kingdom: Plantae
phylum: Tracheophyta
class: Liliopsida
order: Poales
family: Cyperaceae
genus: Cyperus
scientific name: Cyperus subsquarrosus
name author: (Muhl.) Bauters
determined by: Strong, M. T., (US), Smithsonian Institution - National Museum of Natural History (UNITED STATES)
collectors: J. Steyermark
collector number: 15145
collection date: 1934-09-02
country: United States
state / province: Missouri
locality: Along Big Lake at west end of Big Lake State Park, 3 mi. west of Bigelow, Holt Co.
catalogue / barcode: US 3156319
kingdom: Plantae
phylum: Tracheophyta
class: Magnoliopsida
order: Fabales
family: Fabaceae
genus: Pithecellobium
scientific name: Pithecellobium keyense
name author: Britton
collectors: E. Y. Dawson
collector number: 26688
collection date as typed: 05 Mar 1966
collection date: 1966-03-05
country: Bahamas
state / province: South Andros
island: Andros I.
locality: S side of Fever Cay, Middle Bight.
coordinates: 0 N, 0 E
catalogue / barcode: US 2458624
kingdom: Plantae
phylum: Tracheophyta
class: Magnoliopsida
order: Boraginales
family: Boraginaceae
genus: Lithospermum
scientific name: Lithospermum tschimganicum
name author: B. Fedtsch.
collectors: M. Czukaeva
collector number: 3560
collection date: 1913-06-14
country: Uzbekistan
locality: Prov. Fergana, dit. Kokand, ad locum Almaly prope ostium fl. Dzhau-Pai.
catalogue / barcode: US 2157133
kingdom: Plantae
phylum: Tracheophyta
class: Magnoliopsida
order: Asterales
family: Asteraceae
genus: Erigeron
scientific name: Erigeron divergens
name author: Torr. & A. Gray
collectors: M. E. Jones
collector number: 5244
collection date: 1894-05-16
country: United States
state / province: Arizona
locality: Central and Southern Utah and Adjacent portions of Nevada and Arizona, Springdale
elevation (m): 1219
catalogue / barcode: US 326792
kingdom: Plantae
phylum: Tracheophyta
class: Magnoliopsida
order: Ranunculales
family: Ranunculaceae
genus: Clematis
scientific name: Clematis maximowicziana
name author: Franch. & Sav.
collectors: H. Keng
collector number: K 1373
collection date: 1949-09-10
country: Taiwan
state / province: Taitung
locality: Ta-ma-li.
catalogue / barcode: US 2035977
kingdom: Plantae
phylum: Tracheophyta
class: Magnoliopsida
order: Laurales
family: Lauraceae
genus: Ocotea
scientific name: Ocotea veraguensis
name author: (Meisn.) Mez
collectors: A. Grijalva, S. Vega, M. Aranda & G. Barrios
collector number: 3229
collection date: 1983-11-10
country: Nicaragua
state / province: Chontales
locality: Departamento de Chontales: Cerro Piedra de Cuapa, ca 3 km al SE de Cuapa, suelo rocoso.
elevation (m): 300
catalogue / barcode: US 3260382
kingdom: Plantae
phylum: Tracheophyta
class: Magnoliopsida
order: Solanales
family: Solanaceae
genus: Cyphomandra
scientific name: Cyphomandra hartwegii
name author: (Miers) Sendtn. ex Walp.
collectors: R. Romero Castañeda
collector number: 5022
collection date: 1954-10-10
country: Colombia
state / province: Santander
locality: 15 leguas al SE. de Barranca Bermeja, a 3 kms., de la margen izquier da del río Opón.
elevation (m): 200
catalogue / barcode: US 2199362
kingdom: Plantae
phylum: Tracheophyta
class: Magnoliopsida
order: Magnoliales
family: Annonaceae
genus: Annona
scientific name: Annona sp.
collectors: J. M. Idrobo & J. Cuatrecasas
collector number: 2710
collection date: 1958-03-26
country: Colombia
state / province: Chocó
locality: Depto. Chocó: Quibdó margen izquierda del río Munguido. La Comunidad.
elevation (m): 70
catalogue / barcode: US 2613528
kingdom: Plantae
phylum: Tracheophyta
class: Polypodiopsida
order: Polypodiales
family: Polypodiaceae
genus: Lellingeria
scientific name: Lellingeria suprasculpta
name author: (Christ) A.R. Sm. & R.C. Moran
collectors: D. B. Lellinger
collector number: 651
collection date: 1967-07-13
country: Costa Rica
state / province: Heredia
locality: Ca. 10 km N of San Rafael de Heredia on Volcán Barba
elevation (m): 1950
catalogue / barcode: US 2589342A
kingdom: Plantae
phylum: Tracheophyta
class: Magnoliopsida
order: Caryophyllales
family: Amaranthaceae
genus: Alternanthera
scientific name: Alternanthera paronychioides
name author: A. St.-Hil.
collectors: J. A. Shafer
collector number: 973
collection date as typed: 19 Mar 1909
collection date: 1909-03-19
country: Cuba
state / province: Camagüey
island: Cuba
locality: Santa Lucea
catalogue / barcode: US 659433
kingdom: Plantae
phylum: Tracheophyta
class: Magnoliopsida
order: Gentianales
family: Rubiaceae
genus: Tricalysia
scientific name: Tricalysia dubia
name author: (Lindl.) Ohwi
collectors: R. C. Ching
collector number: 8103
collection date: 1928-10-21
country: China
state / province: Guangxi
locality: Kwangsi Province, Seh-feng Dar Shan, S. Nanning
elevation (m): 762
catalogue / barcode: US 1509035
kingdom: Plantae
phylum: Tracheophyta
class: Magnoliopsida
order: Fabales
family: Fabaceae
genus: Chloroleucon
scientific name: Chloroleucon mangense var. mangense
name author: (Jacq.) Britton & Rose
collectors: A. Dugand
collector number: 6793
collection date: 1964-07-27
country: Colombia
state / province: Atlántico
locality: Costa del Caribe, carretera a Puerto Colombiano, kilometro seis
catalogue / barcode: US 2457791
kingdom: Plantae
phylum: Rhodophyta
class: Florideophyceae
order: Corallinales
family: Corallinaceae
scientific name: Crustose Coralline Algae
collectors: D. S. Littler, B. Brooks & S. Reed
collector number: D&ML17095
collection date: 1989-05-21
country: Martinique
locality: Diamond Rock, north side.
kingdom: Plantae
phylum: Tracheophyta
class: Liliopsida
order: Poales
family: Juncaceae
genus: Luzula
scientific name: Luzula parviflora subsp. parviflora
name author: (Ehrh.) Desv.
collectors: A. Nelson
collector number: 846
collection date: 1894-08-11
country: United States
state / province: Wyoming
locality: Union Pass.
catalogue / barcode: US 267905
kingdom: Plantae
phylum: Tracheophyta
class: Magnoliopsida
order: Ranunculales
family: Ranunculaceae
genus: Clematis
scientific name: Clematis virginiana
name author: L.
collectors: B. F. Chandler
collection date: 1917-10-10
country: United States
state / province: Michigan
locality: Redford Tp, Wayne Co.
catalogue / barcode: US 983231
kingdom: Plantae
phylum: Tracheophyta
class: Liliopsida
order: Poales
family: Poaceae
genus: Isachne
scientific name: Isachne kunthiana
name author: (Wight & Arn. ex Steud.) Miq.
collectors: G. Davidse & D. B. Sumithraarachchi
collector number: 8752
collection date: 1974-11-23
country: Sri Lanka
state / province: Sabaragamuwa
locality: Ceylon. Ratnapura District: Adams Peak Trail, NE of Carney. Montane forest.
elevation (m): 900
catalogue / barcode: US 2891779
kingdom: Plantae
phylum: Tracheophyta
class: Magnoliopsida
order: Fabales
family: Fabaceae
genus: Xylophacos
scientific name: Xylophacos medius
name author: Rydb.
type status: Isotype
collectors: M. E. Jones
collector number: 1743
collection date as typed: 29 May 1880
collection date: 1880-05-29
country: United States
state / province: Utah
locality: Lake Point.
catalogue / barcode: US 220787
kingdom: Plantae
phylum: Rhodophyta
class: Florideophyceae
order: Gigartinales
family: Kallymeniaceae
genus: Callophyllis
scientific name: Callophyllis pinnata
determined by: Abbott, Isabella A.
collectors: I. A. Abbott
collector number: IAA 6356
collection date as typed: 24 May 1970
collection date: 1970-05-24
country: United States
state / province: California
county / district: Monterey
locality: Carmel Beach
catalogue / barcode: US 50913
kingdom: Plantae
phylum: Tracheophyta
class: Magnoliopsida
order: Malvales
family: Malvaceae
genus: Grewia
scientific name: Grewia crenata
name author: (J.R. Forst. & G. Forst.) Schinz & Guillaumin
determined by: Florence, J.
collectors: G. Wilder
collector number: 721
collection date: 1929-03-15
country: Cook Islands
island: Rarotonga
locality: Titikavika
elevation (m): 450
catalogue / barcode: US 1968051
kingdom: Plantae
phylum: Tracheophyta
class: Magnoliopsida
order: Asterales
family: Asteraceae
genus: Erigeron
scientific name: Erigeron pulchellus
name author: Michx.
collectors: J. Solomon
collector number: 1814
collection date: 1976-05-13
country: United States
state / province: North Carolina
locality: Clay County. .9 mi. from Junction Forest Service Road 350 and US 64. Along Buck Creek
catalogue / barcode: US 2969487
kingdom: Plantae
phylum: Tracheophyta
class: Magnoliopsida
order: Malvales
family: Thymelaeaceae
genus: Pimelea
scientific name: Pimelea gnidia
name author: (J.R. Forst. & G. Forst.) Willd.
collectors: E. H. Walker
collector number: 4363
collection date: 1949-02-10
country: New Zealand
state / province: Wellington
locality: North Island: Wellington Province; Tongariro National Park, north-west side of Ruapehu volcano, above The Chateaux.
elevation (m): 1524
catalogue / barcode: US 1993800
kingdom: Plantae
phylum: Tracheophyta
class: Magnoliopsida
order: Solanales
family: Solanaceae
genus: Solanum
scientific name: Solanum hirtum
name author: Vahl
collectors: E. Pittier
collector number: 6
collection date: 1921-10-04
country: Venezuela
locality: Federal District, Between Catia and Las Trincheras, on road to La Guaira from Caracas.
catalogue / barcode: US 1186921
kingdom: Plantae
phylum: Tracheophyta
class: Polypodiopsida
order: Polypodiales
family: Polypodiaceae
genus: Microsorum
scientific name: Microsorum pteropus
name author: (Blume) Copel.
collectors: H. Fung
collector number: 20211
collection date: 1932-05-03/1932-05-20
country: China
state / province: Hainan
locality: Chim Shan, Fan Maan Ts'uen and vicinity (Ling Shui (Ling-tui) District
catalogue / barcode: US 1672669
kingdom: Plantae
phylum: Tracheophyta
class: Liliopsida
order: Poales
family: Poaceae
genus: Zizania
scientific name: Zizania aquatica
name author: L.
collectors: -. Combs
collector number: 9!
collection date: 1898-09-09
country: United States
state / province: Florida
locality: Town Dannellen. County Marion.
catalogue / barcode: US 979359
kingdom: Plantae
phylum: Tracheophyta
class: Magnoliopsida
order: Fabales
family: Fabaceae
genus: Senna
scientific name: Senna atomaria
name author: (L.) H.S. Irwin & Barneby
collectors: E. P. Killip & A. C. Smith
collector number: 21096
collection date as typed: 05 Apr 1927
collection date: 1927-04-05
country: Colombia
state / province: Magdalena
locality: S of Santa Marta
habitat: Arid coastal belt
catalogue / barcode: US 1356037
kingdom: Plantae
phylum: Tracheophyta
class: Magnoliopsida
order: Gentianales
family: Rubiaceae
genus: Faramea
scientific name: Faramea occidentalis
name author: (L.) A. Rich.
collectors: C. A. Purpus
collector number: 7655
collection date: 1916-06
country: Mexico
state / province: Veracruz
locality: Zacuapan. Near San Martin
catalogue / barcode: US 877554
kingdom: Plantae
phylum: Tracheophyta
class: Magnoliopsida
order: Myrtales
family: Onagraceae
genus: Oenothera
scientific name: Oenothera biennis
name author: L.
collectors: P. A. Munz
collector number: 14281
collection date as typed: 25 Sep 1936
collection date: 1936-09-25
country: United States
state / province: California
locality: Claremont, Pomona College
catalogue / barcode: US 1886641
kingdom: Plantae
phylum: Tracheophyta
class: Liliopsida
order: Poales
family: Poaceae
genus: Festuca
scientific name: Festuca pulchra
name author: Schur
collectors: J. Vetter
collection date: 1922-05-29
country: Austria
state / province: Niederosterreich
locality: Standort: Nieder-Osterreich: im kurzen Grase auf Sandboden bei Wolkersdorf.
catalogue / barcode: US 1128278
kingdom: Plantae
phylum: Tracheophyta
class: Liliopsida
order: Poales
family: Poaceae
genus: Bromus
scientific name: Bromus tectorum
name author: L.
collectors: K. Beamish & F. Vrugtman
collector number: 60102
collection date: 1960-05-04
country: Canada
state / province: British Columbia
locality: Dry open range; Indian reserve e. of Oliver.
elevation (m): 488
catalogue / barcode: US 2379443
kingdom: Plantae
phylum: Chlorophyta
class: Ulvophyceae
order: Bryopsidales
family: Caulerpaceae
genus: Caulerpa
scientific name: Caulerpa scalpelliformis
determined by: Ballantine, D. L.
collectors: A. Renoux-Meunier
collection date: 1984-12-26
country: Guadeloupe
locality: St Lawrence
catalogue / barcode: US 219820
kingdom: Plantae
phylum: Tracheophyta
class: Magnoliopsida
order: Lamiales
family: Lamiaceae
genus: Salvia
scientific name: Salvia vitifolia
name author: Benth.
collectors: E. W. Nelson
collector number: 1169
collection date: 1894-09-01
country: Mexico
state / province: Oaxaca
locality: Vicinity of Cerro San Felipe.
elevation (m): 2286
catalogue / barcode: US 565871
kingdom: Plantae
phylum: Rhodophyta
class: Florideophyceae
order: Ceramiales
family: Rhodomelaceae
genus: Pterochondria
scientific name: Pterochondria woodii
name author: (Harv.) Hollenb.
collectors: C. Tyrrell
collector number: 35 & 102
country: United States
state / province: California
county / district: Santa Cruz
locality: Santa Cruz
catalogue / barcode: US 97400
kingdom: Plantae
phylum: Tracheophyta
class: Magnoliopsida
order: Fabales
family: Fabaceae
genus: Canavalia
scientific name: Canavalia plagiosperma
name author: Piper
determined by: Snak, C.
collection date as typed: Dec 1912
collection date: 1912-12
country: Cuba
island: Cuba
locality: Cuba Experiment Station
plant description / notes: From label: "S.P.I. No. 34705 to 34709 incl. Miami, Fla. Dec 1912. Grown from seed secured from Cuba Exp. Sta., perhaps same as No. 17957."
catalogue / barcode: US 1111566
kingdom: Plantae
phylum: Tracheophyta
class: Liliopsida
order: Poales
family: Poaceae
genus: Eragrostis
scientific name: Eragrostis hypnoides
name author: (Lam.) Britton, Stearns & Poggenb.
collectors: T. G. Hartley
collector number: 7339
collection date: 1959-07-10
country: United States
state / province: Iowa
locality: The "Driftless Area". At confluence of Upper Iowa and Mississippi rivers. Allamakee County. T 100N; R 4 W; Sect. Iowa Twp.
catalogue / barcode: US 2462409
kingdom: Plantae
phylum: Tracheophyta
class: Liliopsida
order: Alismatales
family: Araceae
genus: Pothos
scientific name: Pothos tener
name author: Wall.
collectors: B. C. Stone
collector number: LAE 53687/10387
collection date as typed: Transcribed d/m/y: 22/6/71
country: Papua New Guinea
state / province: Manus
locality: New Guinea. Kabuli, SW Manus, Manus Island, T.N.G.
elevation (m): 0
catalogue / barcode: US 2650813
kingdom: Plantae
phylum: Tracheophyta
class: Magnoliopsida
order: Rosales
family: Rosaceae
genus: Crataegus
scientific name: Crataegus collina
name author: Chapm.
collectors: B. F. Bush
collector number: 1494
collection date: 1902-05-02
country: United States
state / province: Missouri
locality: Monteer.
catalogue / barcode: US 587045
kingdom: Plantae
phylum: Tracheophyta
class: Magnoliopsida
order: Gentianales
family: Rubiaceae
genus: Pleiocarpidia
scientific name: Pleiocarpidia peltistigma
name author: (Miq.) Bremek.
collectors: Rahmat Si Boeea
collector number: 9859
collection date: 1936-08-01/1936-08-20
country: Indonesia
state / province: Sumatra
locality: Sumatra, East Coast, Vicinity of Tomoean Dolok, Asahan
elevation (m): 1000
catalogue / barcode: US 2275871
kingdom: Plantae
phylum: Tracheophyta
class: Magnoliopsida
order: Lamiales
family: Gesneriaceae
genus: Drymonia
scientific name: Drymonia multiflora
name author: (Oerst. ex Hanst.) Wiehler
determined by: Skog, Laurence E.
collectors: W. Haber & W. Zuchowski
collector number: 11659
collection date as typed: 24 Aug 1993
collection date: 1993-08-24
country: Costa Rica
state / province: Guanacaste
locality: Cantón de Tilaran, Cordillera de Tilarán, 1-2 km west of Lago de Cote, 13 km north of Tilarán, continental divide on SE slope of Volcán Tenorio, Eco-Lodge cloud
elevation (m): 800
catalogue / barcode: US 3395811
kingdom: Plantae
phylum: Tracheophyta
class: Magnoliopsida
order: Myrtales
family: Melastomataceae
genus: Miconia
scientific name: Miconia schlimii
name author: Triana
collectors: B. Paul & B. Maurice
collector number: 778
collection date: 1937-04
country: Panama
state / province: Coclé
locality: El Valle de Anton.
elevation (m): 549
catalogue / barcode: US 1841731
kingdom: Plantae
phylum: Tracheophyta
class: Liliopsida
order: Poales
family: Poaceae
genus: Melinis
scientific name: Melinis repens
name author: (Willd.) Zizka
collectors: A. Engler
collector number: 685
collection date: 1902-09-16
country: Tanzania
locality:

※

## What to do
Render the records from the line containing "locality: Dry open" through the line containing "state / province: Iowa", both included, as a two-column CSV headed field and value. Give one row per line, with each entry in its own quoted field and any line breaks replaced by spaces.

## Task solution
field,value
"locality:","Dry open range; Indian reserve e. of Oliver."
"elevation (m):","488"
"catalogue / barcode:","US 2379443"
"kingdom:","Plantae"
"phylum:","Chlorophyta"
"class:","Ulvophyceae"
"order:","Bryopsidales"
"family:","Caulerpaceae"
"genus:","Caulerpa"
"scientific name:","Caulerpa scalpelliformis"
"determined by:","Ballantine, D. L."
"collectors:","A. Renoux-Meunier"
"collection date:","1984-12-26"
"country:","Guadeloupe"
"locality:","St Lawrence"
"catalogue / barcode:","US 219820"
"kingdom:","Plantae"
"phylum:","Tracheophyta"
"class:","Magnoliopsida"
"order:","Lamiales"
"family:","Lamiaceae"
"genus:","Salvia"
"scientific name:","Salvia vitifolia"
"name author:","Benth."
"collectors:","E. W. Nelson"
"collector number:","1169"
"collection date:","1894-09-01"
"country:","Mexico"
"state / province:","Oaxaca"
"locality:","Vicinity of Cerro San Felipe."
"elevation (m):","2286"
"catalogue / barcode:","US 565871"
"kingdom:","Plantae"
"phylum:","Rhodophyta"
"class:","Florideophyceae"
"order:","Ceramiales"
"family:","Rhodomelaceae"
"genus:","Pterochondria"
"scientific name:","Pterochondria woodii"
"name author:","(Harv.) Hollenb."
"collectors:","C. Tyrrell"
"collector number:","35 & 102"
"country:","United States"
"state / province:","California"
"county / district:","Santa Cruz"
"locality:","Santa Cruz"
"catalogue / barcode:","US 97400"
"kingdom:","Plantae"
"phylum:","Tracheophyta"
"class:","Magnoliopsida"
"order:","Fabales"
"family:","Fabaceae"
"genus:","Canavalia"
"scientific name:","Canavalia plagiosperma"
"name author:","Piper"
"determined by:","Snak, C."
"collection date as typed:","Dec 1912"
"collection date:","1912-12"
"country:","Cuba"
"island:","Cuba"
"locality:","Cuba Experiment Station"
"plant description / notes:","From label: ""S.P.I. No. 34705 to 34709 incl. Miami, Fla. Dec 1912. Grown from seed secured from Cuba Exp. Sta., perhaps same as No. 17957."""
"catalogue / barcode:","US 1111566"
"kingdom:","Plantae"
"phylum:","Tracheophyta"
"class:","Liliopsida"
"order:","Poales"
"family:","Poaceae"
"genus:","Eragrostis"
"scientific name:","Eragrostis hypnoides"
"name author:","(Lam.) Britton, Stearns & Poggenb."
"collectors:","T. G. Hartley"
"collector number:","7339"
"collection date:","1959-07-10"
"country:","United States"
"state / province:","Iowa"